### Extracted data
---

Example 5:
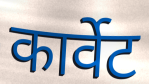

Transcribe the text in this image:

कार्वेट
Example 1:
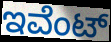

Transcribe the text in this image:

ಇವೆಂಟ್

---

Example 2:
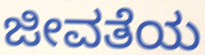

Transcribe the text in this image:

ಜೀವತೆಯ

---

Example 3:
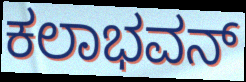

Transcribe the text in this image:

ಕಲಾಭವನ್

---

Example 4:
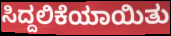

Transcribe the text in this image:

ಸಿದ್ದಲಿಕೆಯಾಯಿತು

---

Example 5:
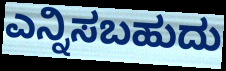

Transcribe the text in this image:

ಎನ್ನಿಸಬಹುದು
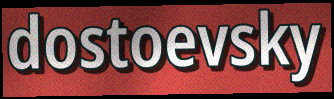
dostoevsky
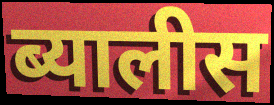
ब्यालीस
--
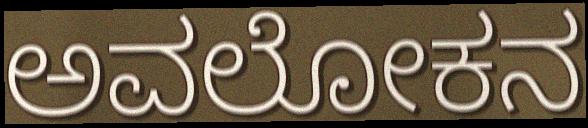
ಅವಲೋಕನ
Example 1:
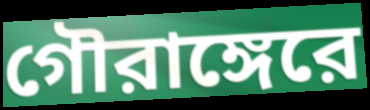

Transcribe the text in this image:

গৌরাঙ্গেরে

### Task description
Note each line of the material holding "Example" and copy it out.

### Your response
Example 5:
Example 1:
Example 2:
Example 3:
Example 4:
Example 5:
Example 1:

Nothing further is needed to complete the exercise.